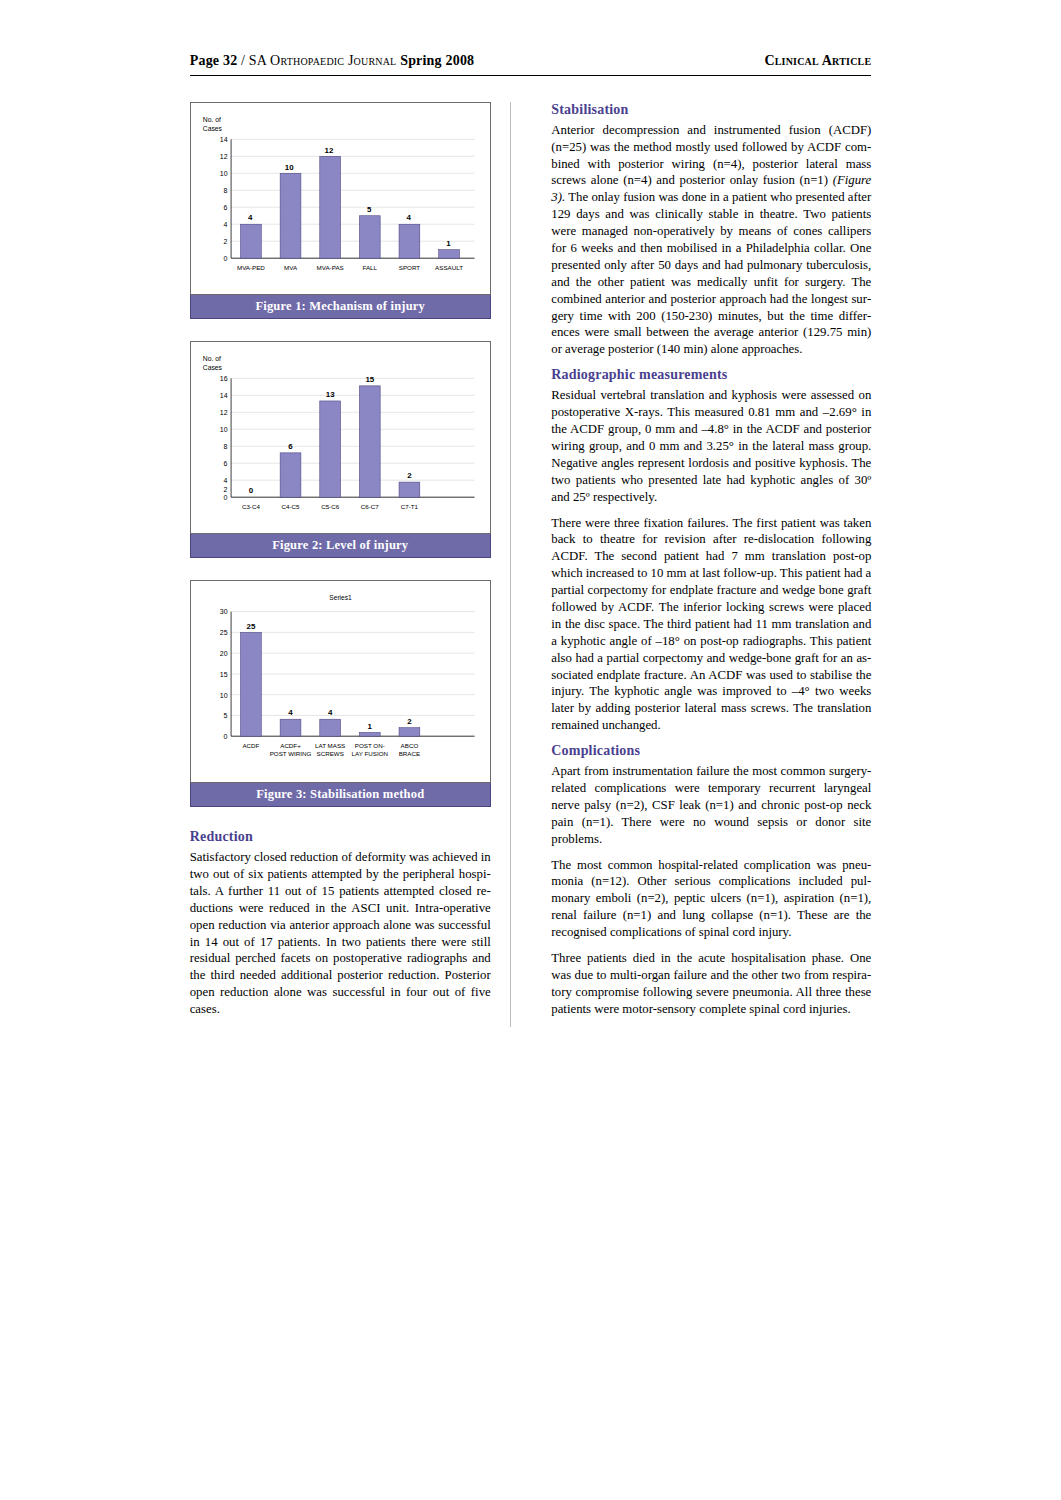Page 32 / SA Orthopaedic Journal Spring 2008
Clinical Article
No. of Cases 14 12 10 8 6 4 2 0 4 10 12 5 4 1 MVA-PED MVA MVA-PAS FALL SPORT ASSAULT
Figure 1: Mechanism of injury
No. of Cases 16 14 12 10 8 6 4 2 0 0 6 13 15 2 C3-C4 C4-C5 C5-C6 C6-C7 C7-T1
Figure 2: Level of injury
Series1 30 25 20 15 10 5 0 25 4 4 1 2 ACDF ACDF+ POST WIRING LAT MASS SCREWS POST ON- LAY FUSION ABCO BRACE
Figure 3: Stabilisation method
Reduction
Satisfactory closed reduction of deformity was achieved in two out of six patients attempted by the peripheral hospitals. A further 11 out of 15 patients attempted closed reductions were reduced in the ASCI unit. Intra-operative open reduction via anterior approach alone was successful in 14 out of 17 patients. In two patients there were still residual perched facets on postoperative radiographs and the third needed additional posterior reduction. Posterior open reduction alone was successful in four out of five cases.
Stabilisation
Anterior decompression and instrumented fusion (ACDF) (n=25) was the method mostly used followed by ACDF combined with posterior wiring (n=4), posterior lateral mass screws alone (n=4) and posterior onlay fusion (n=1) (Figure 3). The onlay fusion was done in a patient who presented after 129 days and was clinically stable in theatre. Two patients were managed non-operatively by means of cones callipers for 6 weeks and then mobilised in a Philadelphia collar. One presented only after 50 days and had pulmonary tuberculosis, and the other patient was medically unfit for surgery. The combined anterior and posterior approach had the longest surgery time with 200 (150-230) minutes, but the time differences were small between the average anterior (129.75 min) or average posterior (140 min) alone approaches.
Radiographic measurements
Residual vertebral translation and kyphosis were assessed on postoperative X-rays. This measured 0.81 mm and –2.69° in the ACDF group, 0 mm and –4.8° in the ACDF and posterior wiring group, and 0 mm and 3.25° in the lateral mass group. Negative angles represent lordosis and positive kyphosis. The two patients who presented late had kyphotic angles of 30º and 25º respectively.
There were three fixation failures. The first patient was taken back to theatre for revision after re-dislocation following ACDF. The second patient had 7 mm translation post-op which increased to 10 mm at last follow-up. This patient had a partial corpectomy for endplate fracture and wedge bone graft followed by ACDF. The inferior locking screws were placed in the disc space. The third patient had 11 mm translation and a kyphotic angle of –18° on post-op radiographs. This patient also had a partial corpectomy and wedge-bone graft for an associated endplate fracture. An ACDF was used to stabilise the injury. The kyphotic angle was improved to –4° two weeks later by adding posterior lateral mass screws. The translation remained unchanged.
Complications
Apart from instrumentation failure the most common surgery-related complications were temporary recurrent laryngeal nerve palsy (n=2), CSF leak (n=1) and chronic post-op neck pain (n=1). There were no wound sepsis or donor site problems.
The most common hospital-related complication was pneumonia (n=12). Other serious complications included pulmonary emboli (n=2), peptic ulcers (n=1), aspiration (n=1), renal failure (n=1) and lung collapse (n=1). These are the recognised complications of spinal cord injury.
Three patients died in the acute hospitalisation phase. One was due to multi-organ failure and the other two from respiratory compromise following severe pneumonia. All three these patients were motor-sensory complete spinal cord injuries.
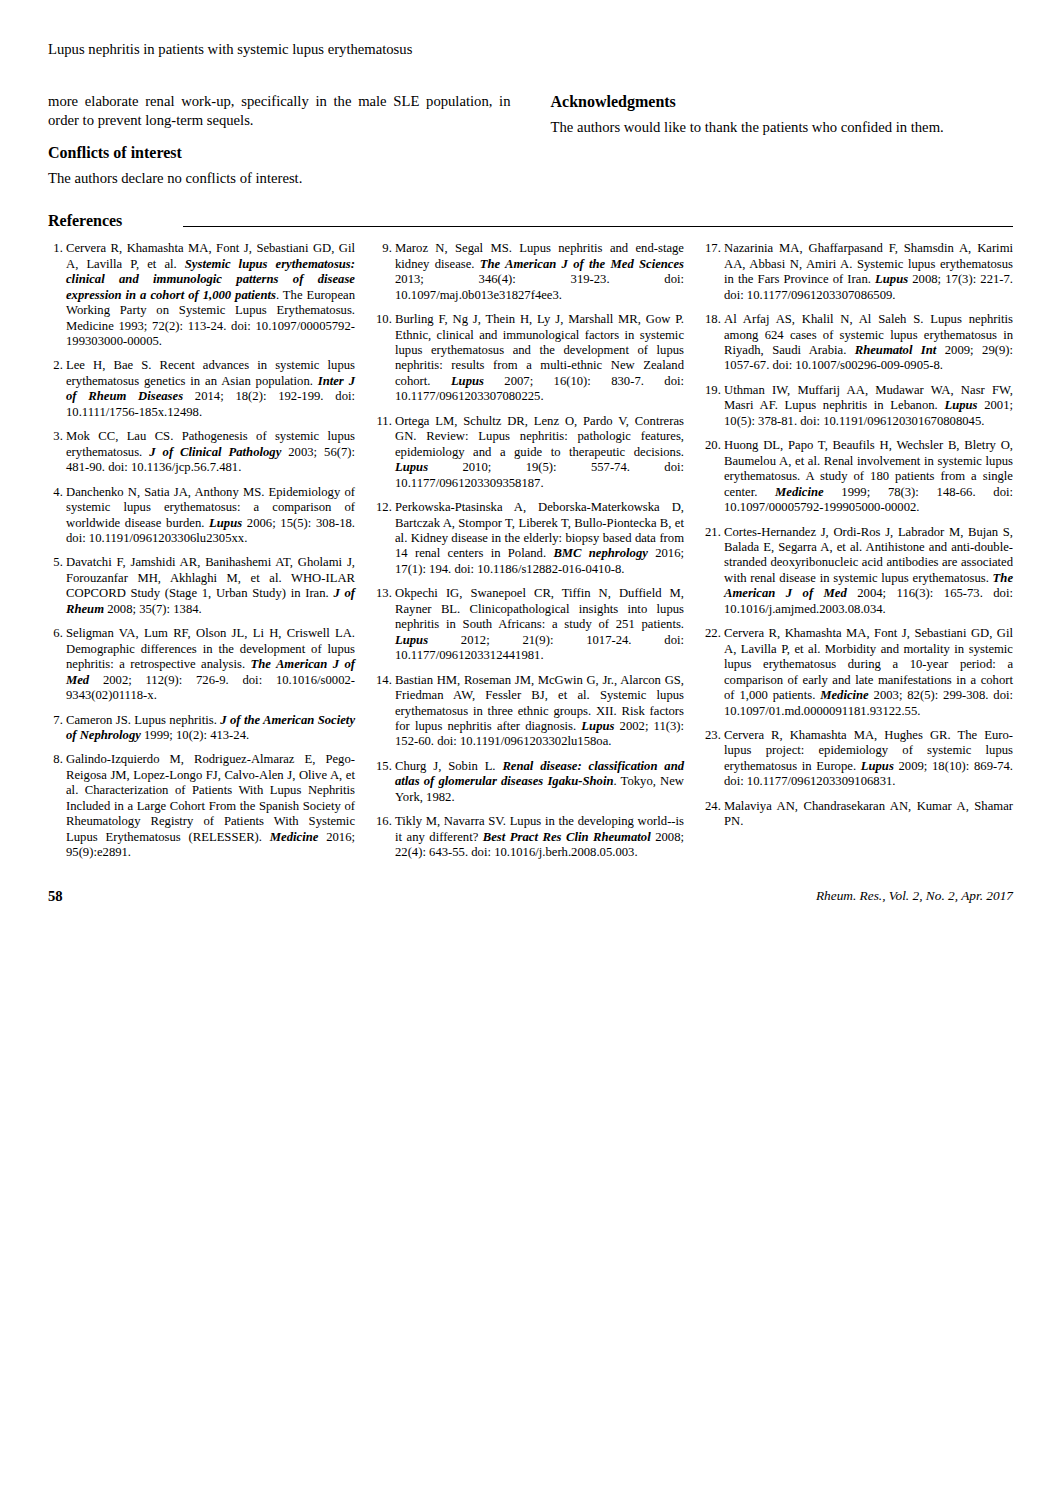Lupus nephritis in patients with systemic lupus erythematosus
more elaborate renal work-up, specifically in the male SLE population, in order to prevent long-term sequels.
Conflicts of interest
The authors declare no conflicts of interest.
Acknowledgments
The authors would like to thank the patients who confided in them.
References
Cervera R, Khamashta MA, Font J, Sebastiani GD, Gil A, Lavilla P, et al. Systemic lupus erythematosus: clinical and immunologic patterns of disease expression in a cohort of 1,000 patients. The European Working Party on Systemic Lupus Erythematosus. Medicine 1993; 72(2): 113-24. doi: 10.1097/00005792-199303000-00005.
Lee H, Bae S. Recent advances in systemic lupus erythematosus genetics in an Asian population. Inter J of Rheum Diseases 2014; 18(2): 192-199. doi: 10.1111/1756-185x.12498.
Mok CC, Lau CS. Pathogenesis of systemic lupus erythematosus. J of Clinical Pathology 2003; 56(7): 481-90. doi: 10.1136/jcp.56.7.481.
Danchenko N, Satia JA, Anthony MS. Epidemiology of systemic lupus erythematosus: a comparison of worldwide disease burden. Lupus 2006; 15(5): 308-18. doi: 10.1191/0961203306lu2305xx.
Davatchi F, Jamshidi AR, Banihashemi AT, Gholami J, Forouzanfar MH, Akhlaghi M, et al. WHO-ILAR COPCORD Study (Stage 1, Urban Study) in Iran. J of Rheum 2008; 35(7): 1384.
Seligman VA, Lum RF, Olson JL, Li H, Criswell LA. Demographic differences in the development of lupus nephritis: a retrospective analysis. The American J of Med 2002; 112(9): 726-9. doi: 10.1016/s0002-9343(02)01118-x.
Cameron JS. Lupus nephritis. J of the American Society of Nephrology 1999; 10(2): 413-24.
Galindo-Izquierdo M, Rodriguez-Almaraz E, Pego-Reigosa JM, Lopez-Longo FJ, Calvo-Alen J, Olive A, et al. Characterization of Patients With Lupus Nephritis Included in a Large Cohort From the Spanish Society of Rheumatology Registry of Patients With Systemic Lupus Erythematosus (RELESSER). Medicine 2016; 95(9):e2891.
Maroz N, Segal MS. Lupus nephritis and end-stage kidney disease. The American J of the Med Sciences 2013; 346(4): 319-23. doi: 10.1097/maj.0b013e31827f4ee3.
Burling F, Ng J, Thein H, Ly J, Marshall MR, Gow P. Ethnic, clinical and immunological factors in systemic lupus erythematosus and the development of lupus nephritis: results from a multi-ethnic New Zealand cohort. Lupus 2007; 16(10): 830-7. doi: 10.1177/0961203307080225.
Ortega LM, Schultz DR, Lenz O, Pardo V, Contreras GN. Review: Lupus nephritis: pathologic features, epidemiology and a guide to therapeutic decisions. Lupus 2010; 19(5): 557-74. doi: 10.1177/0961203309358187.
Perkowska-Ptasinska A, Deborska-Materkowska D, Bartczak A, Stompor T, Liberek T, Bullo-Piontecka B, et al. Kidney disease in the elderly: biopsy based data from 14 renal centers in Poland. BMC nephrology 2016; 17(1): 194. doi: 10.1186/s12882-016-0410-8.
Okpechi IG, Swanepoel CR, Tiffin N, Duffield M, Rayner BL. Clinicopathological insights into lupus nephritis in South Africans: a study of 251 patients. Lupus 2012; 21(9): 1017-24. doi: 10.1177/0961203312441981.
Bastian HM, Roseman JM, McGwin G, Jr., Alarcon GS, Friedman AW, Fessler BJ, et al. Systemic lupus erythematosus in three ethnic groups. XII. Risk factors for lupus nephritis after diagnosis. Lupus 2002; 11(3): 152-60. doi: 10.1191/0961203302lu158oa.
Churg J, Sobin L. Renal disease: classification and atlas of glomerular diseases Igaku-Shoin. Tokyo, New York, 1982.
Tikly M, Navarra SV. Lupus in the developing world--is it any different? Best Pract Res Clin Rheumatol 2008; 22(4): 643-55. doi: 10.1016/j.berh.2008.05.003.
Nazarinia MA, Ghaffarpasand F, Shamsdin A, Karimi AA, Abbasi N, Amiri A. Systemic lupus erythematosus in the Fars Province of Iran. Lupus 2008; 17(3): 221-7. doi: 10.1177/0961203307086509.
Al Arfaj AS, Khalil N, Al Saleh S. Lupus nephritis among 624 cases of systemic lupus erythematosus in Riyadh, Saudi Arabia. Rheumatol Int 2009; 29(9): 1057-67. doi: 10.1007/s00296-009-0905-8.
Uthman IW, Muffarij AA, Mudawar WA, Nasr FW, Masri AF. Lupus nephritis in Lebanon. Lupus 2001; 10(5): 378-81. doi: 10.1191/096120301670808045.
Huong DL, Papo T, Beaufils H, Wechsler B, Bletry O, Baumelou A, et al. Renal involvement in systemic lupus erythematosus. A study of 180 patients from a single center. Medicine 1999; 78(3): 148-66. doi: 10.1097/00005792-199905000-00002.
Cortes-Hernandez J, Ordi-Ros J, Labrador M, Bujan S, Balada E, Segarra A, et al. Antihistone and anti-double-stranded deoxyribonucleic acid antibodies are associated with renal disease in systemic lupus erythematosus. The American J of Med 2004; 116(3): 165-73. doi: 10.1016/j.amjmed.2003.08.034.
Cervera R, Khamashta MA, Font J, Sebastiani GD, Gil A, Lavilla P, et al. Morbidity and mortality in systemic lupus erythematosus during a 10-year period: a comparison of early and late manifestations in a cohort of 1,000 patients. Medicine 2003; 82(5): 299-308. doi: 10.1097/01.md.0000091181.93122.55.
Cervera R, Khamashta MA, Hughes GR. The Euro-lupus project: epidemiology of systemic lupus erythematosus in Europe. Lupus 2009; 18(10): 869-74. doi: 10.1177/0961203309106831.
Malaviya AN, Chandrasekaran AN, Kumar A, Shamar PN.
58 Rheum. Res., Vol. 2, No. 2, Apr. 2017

### EXERCISE REQUIREMENTS
If the string "lateral" appears in a line of the entries, report the line.

### RESULT FOR THIS EXERCISE
Anterior decompression and instrumented fusion (ACDF) (n=25) was the method mostly used followed by ACDF combined with posterior wiring (n=4), posterior lateral mass screws alone (n=4) and posterior onlay fusion (n=1) (Figure 3). The onlay fusion was done in a patient who presented after 129 days and was clinically stable in theatre. Two patients were managed non-operatively by means of cones callipers for 6 weeks and then mobilised in a Philadelphia collar. One presented only after 50 days and had pulmonary tuberculosis, and the other patient was medically unfit for surgery. The combined anterior and posterior approach had the longest surgery time with 200 (150-230) minutes, but the time differences were small between the average anterior (129.75 min) or average posterior (140 min) alone approaches.
Residual vertebral translation and kyphosis were assessed on postoperative X-rays. This measured 0.81 mm and –2.69° in the ACDF group, 0 mm and –4.8° in the ACDF and posterior wiring group, and 0 mm and 3.25° in the lateral mass group. Negative angles represent lordosis and positive kyphosis. The two patients who presented late had kyphotic angles of 30º and 25º respectively.
There were three fixation failures. The first patient was taken back to theatre for revision after re-dislocation following ACDF. The second patient had 7 mm translation post-op which increased to 10 mm at last follow-up. This patient had a partial corpectomy for endplate fracture and wedge bone graft followed by ACDF. The inferior locking screws were placed in the disc space. The third patient had 11 mm translation and a kyphotic angle of –18° on post-op radiographs. This patient also had a partial corpectomy and wedge-bone graft for an associated endplate fracture. An ACDF was used to stabilise the injury. The kyphotic angle was improved to –4° two weeks later by adding posterior lateral mass screws. The translation remained unchanged.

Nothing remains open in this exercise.